A Major Law Firm is Threatened With Sanctions for Citing "AI Hallucinated" Cases to the Court

 The largest personal injury law firm in the United States, Morgan and Morgan, could be subject to sanctions for citing non-existent cases to a federal court in Wyoming. The non-existent cases were cited in a Motion in Limine filed on January 22, 2025 seeking to limit evidence introduced by a corporate defendant, Walmart, in a personal injury action.  The filing cited a total of nine (9) cases, eight (8) of which did not exist and were nothing more than “AI hallucinations created by the artificial intelligence or "AI"available through ChatGPT.   Unable to locate the cases cited in the filing, the district court judge ordered the lawyers to provide certified copies of the cases, identify how the non-existent case cites were generated, and otherwise show why they should not be sanctioned. The Motion has since been withdrawn by the attorneys citing the “AI hallucinated” cases. 

The use of AI has become a a heated topic between lawyers, law professors, and judges.  While AI can be both useful and economical in conducting legal research, it can also generate non-existent cases or “AI hallucinations” as was done here.  “AI hallucinations” and made-up facts and law can be difficult to detect absent active quality control by the humans using the AI.  As to why these “AI hallucinations occur, when they may pop up, or the circumstance surrounding their occurrence in the first place is currently unknown.  This is especially so with respect to “AI hallucinations” based upon made-up facts and information as opposed to those based upon bias, incorrect data, poor assumptions, or cyberattacks.  However, it has become patently obvious that when AI is used to support important decisions or representations,  that human verification of the conclusions to root out “AI hallucinations” is critical.

Reliance upon false, misleading, or made-up “AI hallucinations” is clearly detrimental to any  business transaction, but especially so when used to support representations to a federal court.  Rule 11 of the federal rules of civil procedure provides that attorney's and pro-se party's certify and represent to the best of their knowledge, information, and belief, formed after an inquiry reasonable under the circumstance the legal arguments are warranted under existing law or by an argument for establishing new law.   Representations based upon "AI hallucinations" made in a motion filed with the court clearly and unequivocally violate this standard thereby subjecting the attorneys signing the motion to sanctions.   

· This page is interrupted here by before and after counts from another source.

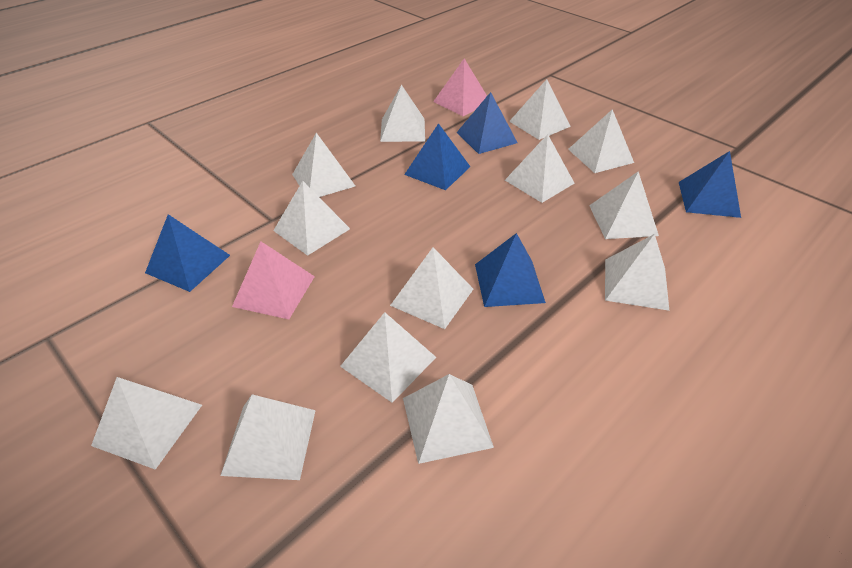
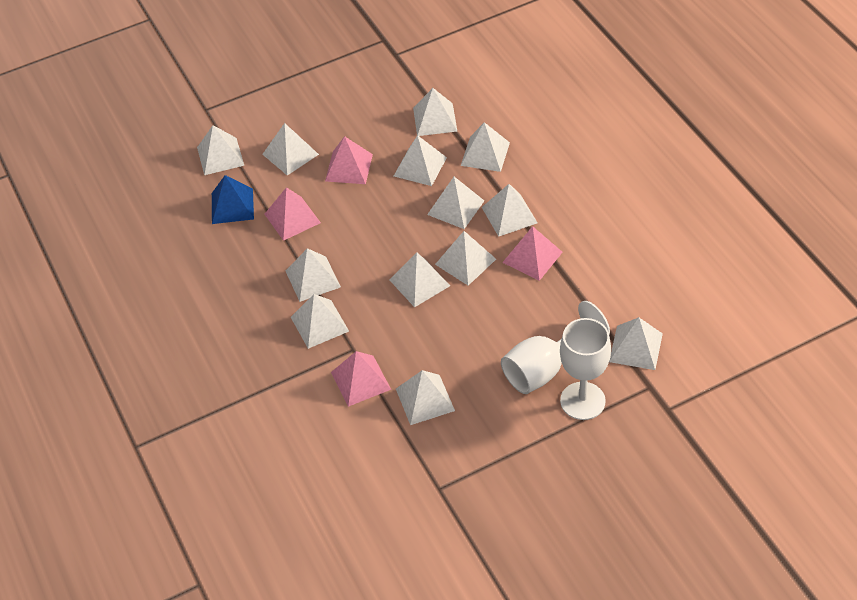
blue pyramid: [145,214,230,292] [404,123,470,190] [456,92,518,154] [475,233,546,307] [679,151,741,218] = 5 -> [212,175,254,224] = 1
pink pyramid: [232,242,315,319] [433,59,487,116] = 2 -> [264,187,321,241] [325,136,373,184] [331,351,391,407] [502,226,563,281] = 4
white goblet: none = 0 -> [501,301,610,394] [560,318,611,420] = 2

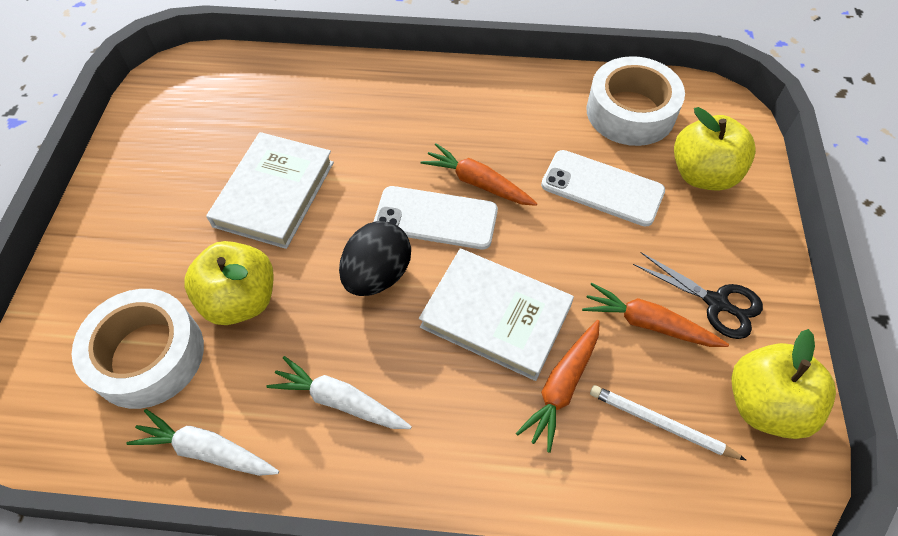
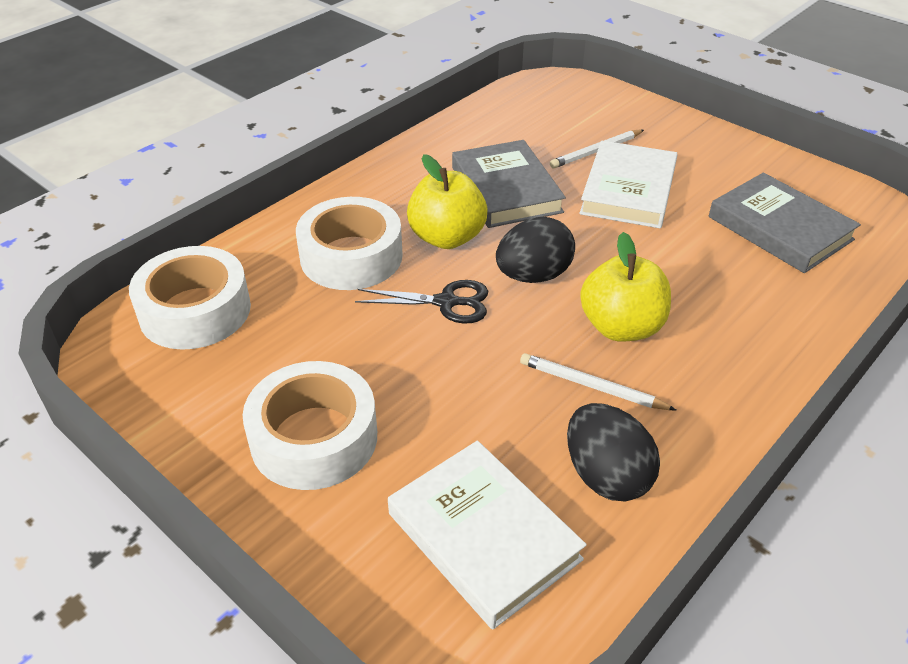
black egg: [339,221,411,296] = 1 -> [496,217,575,283] [567,403,660,501] = 2
grey book: none = 0 -> [452,140,566,228] [709,173,861,273] = 2
orange carrot: [421,143,538,206] [516,320,600,453] [582,283,729,347] = 3 -> none = 0
white carrot: [126,409,279,476] [266,356,412,429] = 2 -> none = 0
white pencil: [590,385,747,461] = 1 -> [520,353,676,410] [550,129,644,168] = 2
white phone: [374,186,498,249] [541,150,665,227] = 2 -> none = 0
white tape: [72,289,204,409] [587,56,685,146] = 2 -> [129,246,251,350] [243,361,377,490] [296,197,403,290] = 3
yellow apple: [184,241,274,325] [674,107,756,191] [731,329,836,439] = 3 -> [407,154,488,249] [580,232,671,341] = 2

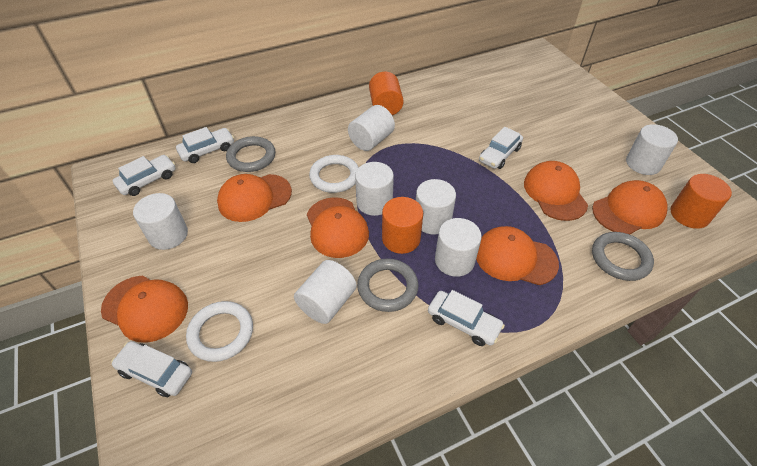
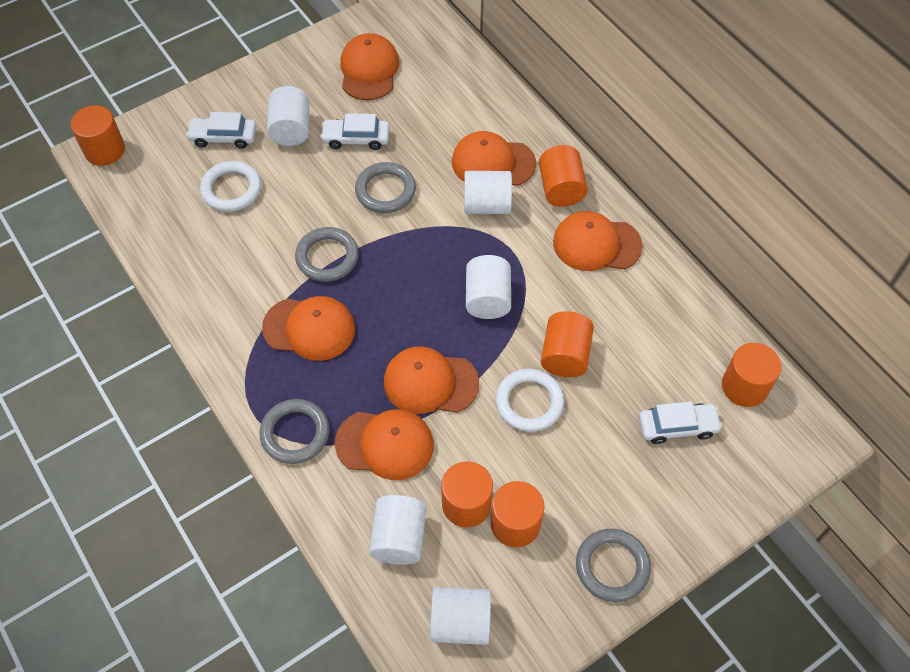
grey ring: [226,136,275,172] [357,258,418,312] [592,232,654,281] = 3 -> [259,399,330,464] [295,227,359,282] [355,162,416,213] [576,529,651,602] = 4
orange cylinder: [369,71,404,115] [382,197,423,254] [671,174,732,229] = 3 -> [71,105,125,166] [441,461,493,528] [491,481,544,547] [539,145,588,207] [541,311,594,377] [722,343,782,407] = 6
white car: [111,341,192,397] [113,155,176,196] [176,127,234,163] [428,290,505,346] [479,127,523,169] = 5 -> [186,112,256,149] [320,113,389,150] [639,402,722,444] = 3
white cylinder: [133,193,188,250] [294,260,357,324] [348,105,395,151] [355,162,394,216] [416,179,456,235] [435,218,482,277] [626,124,678,175] = 7 -> [267,86,309,146] [369,495,426,565] [430,587,491,645] [464,171,512,214] [466,255,511,319] = 5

While AI can be very useful and economical to legal research, users must impose quality control “guardrails” to ensure its accuracy and prevent “AI hallucinations”.  Otherwise, users could find themselves in the same unfortunate situation in which the attorneys who filed the Motion citing “AI hallucinations” to the federal court in Wyoming. 

 

 

This matter is before the Court on its own notice. On January 22, 2025, Plaintiffs filed their Motions in Limine. [ECF No. 141]. Therein, Plaintiffs cited nine total cases: The problem with these cases is that none exist, except United States v. Caraway, 534 F.3d 1290 (10th Cir. 2008). The cases are not identifiable by their Westlaw cite, and the Court cannot locate the District of Wyoming cases by their case name in its local Electronic Court Filing System. Defendants aver through counsel that “at least some of these mis-cited cases can be found on ChatGPT.” [ECF No. 150] (providing a picture of ChatGPT locating “Meyer v. City of Cheyenne” through the fake Westlaw identifier).